End-to-end Kernel Learning via Generative Random Fourier Features
Kun Fang, Fanghui Liu, Xiaolin Huang, Jie Yang
TL;DR
This paper tackles the challenge of kernel learning by moving beyond two-stage random Fourier feature methods to an end-to-end Generative RFFs (GRFFs) framework that jointly learns a kernel distribution and a linear classifier through a generative network. By sampling kernel weights from a learned distribution and composing multi-layer GRFFs, the approach yields deeper feature representations and improved generalization, demonstrated via an ERM objective $\min_{\theta_G,\theta_C} \frac{1}{n} \sum_i L(C(\phi(x_i, G(\mathbf{N}))), y_i)$ and extended to progressively trained, multi-layer architectures.
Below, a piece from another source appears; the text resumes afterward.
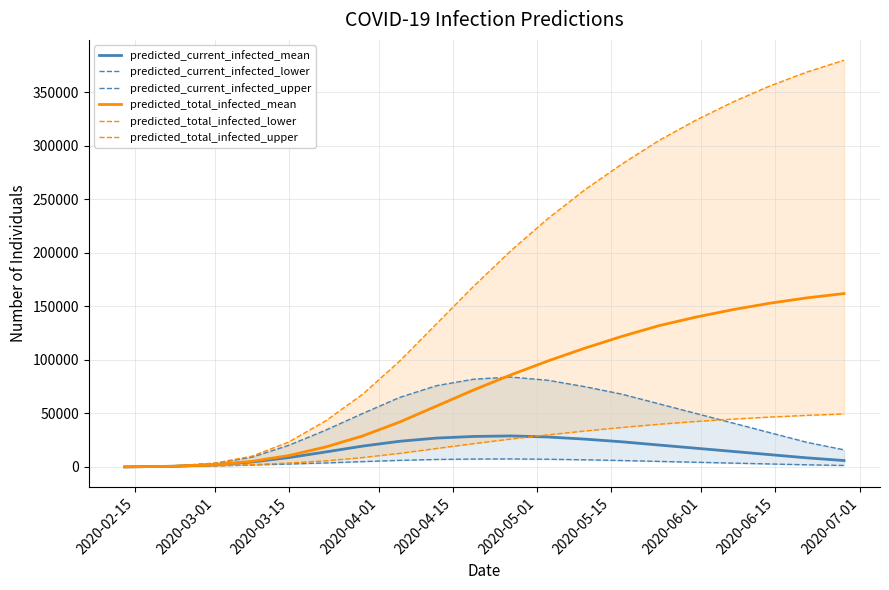

What is the maximum value for predicted_current_infected_mean?

29000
The paper also introduces an image-data variant with CNN-like generators that perform randomized convolution kernels and shows enhanced adversarial robustness through weight resampling against Iter.L.L. attacks. Overall, GRFFs offer a flexible, scalable alternative to fixed-kernel methods, achieving competitive performance with deep models while providing robustness benefits and a principled path to learn kernels directly from data.
Abstract
Random Fourier features (RFFs) provide a promising way for kernel learning in a spectral case. Current RFFs-based kernel learning methods usually work in a two-stage way. In the first-stage process, learning the optimal feature map is often formulated as a target alignment problem, which aims to align the learned kernel with the pre-defined target kernel (usually the ideal kernel). In the second-stage process, a linear learner is conducted with respect to the mapped random features. Nevertheless, the pre-defined kernel in target alignment is not necessarily optimal for the generalization of the linear learner. Instead, in this paper, we consider a one-stage process that incorporates the kernel learning and linear learner into a unifying framework. To be specific, a generative network via RFFs is devised to implicitly learn the kernel, followed by a linear classifier parameterized as a full-connected layer. Then the generative network and the classifier are jointly trained by solving the empirical risk minimization (ERM) problem to reach a one-stage solution. This end-to-end scheme naturally allows deeper features, in correspondence to a multi-layer structure, and shows superior generalization performance over the classical two-stage, RFFs-based methods in real-world classification tasks. Moreover, inspired by the randomized resampling mechanism of the proposed method, its enhanced adversarial robustness is investigated and experimentally verified.